James "Jimmy" Santini is a character appearing in American comic books published by Marvel Comics. Created by writer Kurt Busiek and artist Pat Olliffe, the character first appeared in Untold Tales of Spider-Man #2 (October 1995). Santini is known under the codename Batwing. He mutated into a bat-like creature after surviving an attack by polluters while investigating illegal waste dumping. Rejected by his mother and pursued under a bounty, he is aided by Peter Parker / Spider-Man and later joins the Initiative and the Avengers Academy.

==Publication history==
James Santini debuted in Untold Tales of Spider-Man #2 (October 1995), created by Kurt Busiek and Pat Olliffe. He subsequently appeared in several Marvel series, including Thunderbolts (2006), Avengers: The Initiative (2007), and Avengers Academy (2010).

==Fictional character biography==
Young Jimmy Santini joined his father in investigating illegal toxic waste dumping in Carlsbad Caverns National Park when his father was either shot in the back by the polluters or fell to his death in the deep caverns (the full details were murky in Jimmy's diary). Jimmy was lost in the caverns and drank toxic water, causing him to mutate into a bat-like creature. After arriving in New York City, Jimmy lives under an old pier and begins stealing food to survive.

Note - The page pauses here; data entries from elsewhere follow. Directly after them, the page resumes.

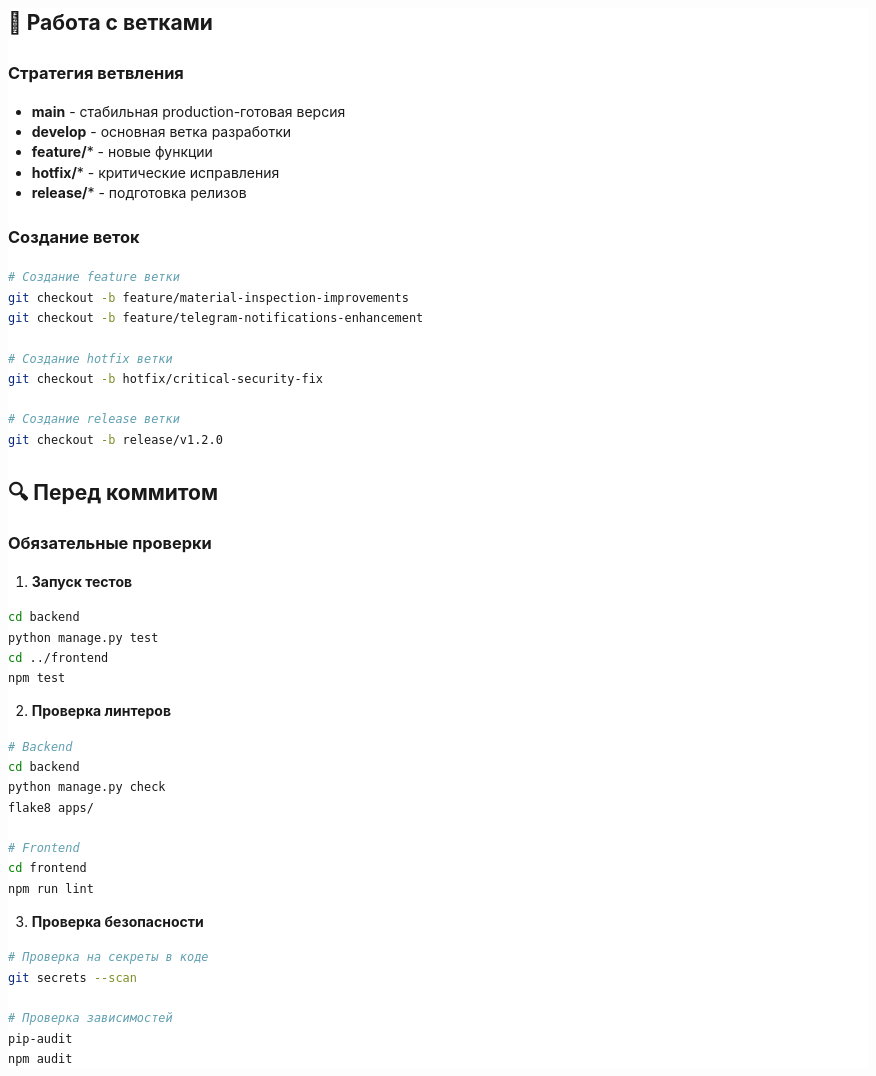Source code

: ## 🌿 Работа с ветками

### Стратегия ветвления

- **main** - стабильная production-готовая версия
- **develop** - основная ветка разработки
- **feature/*** - новые функции
- **hotfix/*** - критические исправления
- **release/*** - подготовка релизов

### Создание веток

```bash
# Создание feature ветки
git checkout -b feature/material-inspection-improvements
git checkout -b feature/telegram-notifications-enhancement

# Создание hotfix ветки
git checkout -b hotfix/critical-security-fix

# Создание release ветки
git checkout -b release/v1.2.0
```

## 🔍 Перед коммитом

### Обязательные проверки

1. **Запуск тестов**
```bash
cd backend
python manage.py test
cd ../frontend
npm test
```

2. **Проверка линтеров**
```bash
# Backend
cd backend
python manage.py check
flake8 apps/

# Frontend
cd frontend
npm run lint
```

3. **Проверка безопасности**
```bash
# Проверка на секреты в коде
git secrets --scan

# Проверка зависимостей
pip-audit
npm audit
```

When New York City Councilman Randolph Cherryh is dining with his girlfriend, Batwing appears and steals some of his apples, humiliating Cherryh. Cherryh places a bounty on Batwing, which Peter Parker decides to take part on during his financial problems. Cherryh arranges for a party as part of a trap. When Batwing arrives, the police begin shooting, only for Peter Parker in his alias of Spider-Man to web up the guns and pursue Batwing. Batwing battles Spider-Man before fleeing to where he lived under the pier. When Spider-Man follows Batwing to the pier, he discovers that Batwing is just a scared kid who was stealing food to survive. Spider-Man reads some of his history before Jimmy encounters Cherryh, who had secretly followed him in his helicopter. Cherryh is about to kill Batwing when Spider-Man webs down his men. Batwing flees despite Spider-Man's offer to get Reed Richards or Hank Pym to help cure him. Cherryh vows to ruin Spider-Man's life before having his mouth webbed and himself being shoved into a garbage can.

Spider-Man later asks Dr. Curt Connors to use his expertise to help cure Jimmy. When an accident causes Connors to become the Lizard again, Batwing helps Spider-Man track him down and cure Connors. Connors and Jimmy leave New York for someplace quiet where Jimmy can be cured.

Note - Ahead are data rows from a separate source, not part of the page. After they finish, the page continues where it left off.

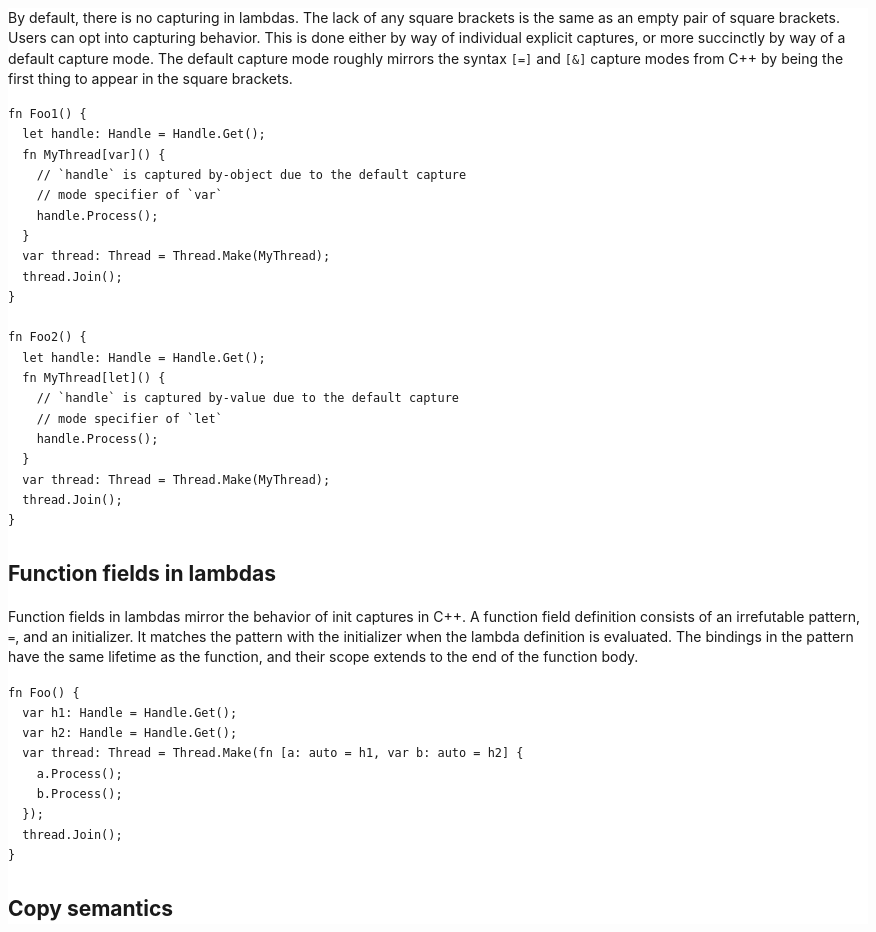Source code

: By default, there is no capturing in lambdas. The lack of any square brackets is
the same as an empty pair of square brackets. Users can opt into capturing
behavior. This is done either by way of individual explicit captures, or more
succinctly by way of a default capture mode. The default capture mode roughly
mirrors the syntax `[=]` and `[&]` capture modes from C++ by being the first
thing to appear in the square brackets.

```carbon
fn Foo1() {
  let handle: Handle = Handle.Get();
  fn MyThread[var]() {
    // `handle` is captured by-object due to the default capture
    // mode specifier of `var`
    handle.Process();
  }
  var thread: Thread = Thread.Make(MyThread);
  thread.Join();
}

fn Foo2() {
  let handle: Handle = Handle.Get();
  fn MyThread[let]() {
    // `handle` is captured by-value due to the default capture
    // mode specifier of `let`
    handle.Process();
  }
  var thread: Thread = Thread.Make(MyThread);
  thread.Join();
}
```

## Function fields in lambdas

Function fields in lambdas mirror the behavior of init captures in C++. A
function field definition consists of an irrefutable pattern, `=`, and an
initializer. It matches the pattern with the initializer when the lambda
definition is evaluated. The bindings in the pattern have the same lifetime as
the function, and their scope extends to the end of the function body.

```carbon
fn Foo() {
  var h1: Handle = Handle.Get();
  var h2: Handle = Handle.Get();
  var thread: Thread = Thread.Make(fn [a: auto = h1, var b: auto = h2] {
    a.Process();
    b.Process();
  });
  thread.Join();
}
```

## Copy semantics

When Connors' cure fails, Batwing returns to New York and battles Spider-Man again. With his father dead and his mother rejecting him, Jimmy hopes for death. Spider-Man locates Jimmy's mother and tells her that Jimmy is still her son, regardless of his condition, and that she was wrong to reject him. As Batwing is about to be shot by the New York Police Department, Jimmy's mother intervenes and tells her son that she still loves him. Upon hearing this and knowing that he is loved, Jimmy reverts to his human form, and the police retreat. Jimmy goes home with his mother, finally receiving the love that he needs.

After the superhero Civil War, Batwing enters the Fifty State Initiative as one of the recruits at Camp Hammond along with Gorilla Girl, Prodigy, Butterball and others. He joins them so that they can help cure him of his bat form.

Batwing is later assigned to the Shadow Initiative. While the rest of the Initiative is busy with the Siege of Asgard, Penance evades the guards and convinces Batwing, Bengal, and Butterball into helping the Avengers Resistance. Batwing and Butterball later organize a new superteam for North Carolina, based in Morganton, to replace the incarcerated U-Foes.

During the Fear Itself storyline, Batwing appears at a meeting held by Prodigy regarding magical hammers that have crashed into the earth. He aids the team in rescuing survivors and appears during the battle against Thor Girl, who has regained her powers.

Batwing is part of the new class of students when the Avengers Academy moves to the former headquarters of the West Coast Avengers.

==Powers and abilities==
James Santini possesses bat-like wings that enable high-speed flight and agility, along with sharp claws and teeth, enhanced hearing, night vision, and the ability to emit high-frequency sounds for echolocation. His elongated fingers support his wings for greater control, and he is lightly covered in patches of fur.